A gente precisa reorganizar o desejo das pessoas. Louis Althusser [filósofo argelino] disse que a ideologia não é só uma forma de consciência. É a forja dos afetos. Precisamos de uma nova economia dos afetos. Arte, literatura, cinema, teatro, enfim, precisamos de uma cultura que se oponha ao racismo, que coloque em seu centro produções em que a nossa humanidade caiba.

Nesse sentido, a produção de intelectuais negros é fundamental.

O movimento negro brasileiro teve como estratégia central a inserção de pessoas negras no ensino superior. Isso se deu porque as universidades sempre foram um espaço de unção das classe dominantes, incluindo, curiosamente, as universidade públicas. Intelectuais negros são fundamentais para entender o Brasil. Luiz Gama, Abdias Nascimento, Milton Santos, Lélia González, entre outros, são grandes pensadores. O que acontece hoje é que a juventude negra resolveu tomar assento e falar de si. Há uma demanda reprimida de se fazer ouvir, de falar que o racismo é uma questão central para se entender os rumos da sociedade contemporânea. Não é possível falar das questões econômicas sem falar de racismo. Mas a democracia liberal tem dificuldade com a questão da igualdade.

Fala-se constantemente em reformar a polícia, inclusive no Brasil. A cidade de Ferguson, palco de protestos nos EUA em 2014, tenta fazê-lo. Mas a reforma deve ser só da polícia ou do sistema de Justiça?

De todo o sistema de Justiça. O procurador de Minnesota chegou a dizer que é muito duro condenar a polícia. Depois de tudo isso, pode ser que o policial que matou George Floyd não seja condenado. O sistema de Justiça absorve o ajoelhamento. As polícias matam muito porque existe conivência do sistema de Justiça. A reforma deve ser da sociedade.

É simbólico que um homem negro morra sufocado em meio à pandemia de Covid-19, uma doença que mata dificultando a respiração. O nosso modo de vida está sufocando?

Estamos sufocando. Por isso as pessoas saem de casa para protestar. A forma como George Floyd morreu é devastadora. Ele morreu pedindo ao Estado opressor para respirar. E chamou pela mãe no meio disso. Um homem que precisava que o Estado oferecesse mais do que violência. Fez pessoas sentirem vergonha por terem permitido que isso acontecesse. Fez pessoas pensarem que poderia ter sido com elas. Perdemos o direito de respirar.

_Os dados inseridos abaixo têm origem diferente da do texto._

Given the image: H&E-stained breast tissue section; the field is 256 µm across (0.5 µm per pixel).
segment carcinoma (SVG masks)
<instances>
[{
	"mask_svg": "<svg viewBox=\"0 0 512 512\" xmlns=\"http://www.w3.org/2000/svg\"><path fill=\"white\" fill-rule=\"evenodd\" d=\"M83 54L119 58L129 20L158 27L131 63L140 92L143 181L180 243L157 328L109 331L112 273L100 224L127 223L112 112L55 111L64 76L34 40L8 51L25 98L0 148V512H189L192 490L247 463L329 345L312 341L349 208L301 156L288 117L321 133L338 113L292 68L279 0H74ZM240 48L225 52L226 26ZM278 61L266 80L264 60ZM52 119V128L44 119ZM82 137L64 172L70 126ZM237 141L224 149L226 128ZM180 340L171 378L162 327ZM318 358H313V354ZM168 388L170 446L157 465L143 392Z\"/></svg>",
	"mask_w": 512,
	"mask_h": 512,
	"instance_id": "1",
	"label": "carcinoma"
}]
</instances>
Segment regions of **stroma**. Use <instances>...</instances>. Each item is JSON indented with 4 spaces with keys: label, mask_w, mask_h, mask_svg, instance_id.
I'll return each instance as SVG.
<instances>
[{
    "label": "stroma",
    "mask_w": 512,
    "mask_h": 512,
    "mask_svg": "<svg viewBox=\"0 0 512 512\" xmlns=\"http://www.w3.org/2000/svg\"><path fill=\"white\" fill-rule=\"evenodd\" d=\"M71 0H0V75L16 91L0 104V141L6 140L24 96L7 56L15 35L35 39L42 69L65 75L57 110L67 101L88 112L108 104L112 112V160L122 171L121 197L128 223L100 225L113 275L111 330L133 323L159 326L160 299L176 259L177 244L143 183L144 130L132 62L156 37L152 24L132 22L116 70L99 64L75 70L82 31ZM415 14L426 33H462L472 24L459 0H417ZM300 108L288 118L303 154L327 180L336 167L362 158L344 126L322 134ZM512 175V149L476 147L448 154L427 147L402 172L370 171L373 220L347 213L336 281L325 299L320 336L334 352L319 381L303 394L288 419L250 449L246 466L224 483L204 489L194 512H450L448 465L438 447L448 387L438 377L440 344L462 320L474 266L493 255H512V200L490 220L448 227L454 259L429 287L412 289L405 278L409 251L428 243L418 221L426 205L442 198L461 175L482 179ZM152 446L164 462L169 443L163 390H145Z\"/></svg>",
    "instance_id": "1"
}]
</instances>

O senhor já disse que “a luta contra o racismo é a luta por um mundo emancipado”. Que mundo é esse?

É um mundo em que as pessoas não tenham que escolher entre comer e ter que se entregar a um trabalho indigno, em que as mulheres não tenham que se submeter às violências, em que não se naturalize a violência de Estado; um mundo em que as pessoas tenham saúde, em que elas possam se educar, possam ser mais do que são, possam sonhar. É um mundo liberado de todas as forças que limitam as capacidades humanas. Um mundo em que não se esmaga as nossas possibilidades de ser, um mundo que não tem teto.

O senhor é otimista?

Prefiro ser um analista. Estão abertas as possibilidades de fazer um mundo melhor. Estamos em uma esquina da História em que não sabemos o que vamos encontrar quando virarmos a rua. Mas eu sou resultado de pessoas que tiveram esperança. Enquanto eu estiver aqui, enquanto houver pessoas aliadas e a luta política, eu vou pavimentar caminhos para quem vem depois de mim.

Entrevista publicada originalmente em O Globo.